= TRABAJO REQUERIDO =
**A.** Responde con datos del comentario sobre la pasión:
(i) ¿De qué color era la vestidura que Herodes puso a Jesús?
(ii) ¿Quiénes se hicieron amigos, siendo antes enemigos, por medio de Jesús?
(iii) ¿De qué es símbolo el manto rojo que le pusieron los soldados?
**B.** Copia del comentario sobre la pasión el pasaje que empieza en "104. Después los" y termina en "a su reino.", renombrando "soldados" como "guardias".
═════ TEXTO
103. Y habíendole puesto una vestidura blanca, se lo devol­vió. No sin razón Herodes le cubrió con una vestidura blanca, para significar que su pasión no tiene mancha alguna; y es que el Cordero de Dios inmaculado había tomado gloriosamente sobre sí los pecados del mundo. También en Herodes y Pilato, los cua­les, por medio de Jesús, se hicieron amigos de enemigos que eran, se puede ver una figura del pueblo israelita y del pueblo gentil, ya que, por medio de la pasión del Señor, ambos llegarían a una concordia, aunque en el siguiente orden: primero el pueblo gentil recibiría la palabra de Dios, y después, por medio de la entrega devota a esa fe, la trasmitiría al pueblo judío, para que también éstos tengan la posibilidad de revestir, con la gloria de su majestad, el cuerpo de ese mismo Cristo al que antes despre­ciaron.

104. Después los soldados le pusieron un manto rojo y una túnica de púrpura, la primera como un símbolo de victoria de los mártires, y la otra como una insignia de su majestad regia, y todo porque su carne debía recoger, para nuestro bien, la sangre derramada por toda la tierra y su pasión debía hacer nacer en nosotros a su reino.
══════════
═════ REGISTROS EXTRAÍDOS
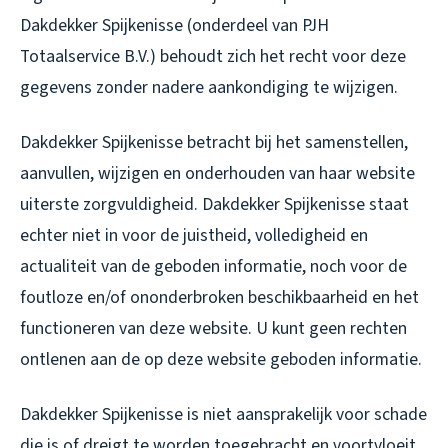
Dakdekker Spijkenisse (onderdeel van PJH
Totaalservice B.V.) behoudt zich het recht voor deze
gegevens zonder nadere aankondiging te wijzigen.
Dakdekker Spijkenisse betracht bij het samenstellen,
aanvullen, wijzigen en onderhouden van haar website
uiterste zorgvuldigheid. Dakdekker Spijkenisse staat
echter niet in voor de juistheid, volledigheid en
actualiteit van de geboden informatie, noch voor de
foutloze en/of ononderbroken beschikbaarheid en het
functioneren van deze website. U kunt geen rechten
ontlenen aan de op deze website geboden informatie.
Dakdekker Spijkenisse is niet aansprakelijk voor schade
die is of dreigt te worden toegebracht en voortvloeit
══════════
= RESPUESTAS =
**A.**
(i) Blanca.
(ii) Herodes y Pilato.
(iii) De la victoria de los mártires.

**B.**
104. Después los guardias le pusieron un manto rojo y una túnica de púrpura, la primera como un símbolo de victoria de los mártires, y la otra como una insignia de su majestad regia, y todo porque su carne debía recoger, para nuestro bien, la sangre derramada por toda la tierra y su pasión debía hacer nacer en nosotros a su reino.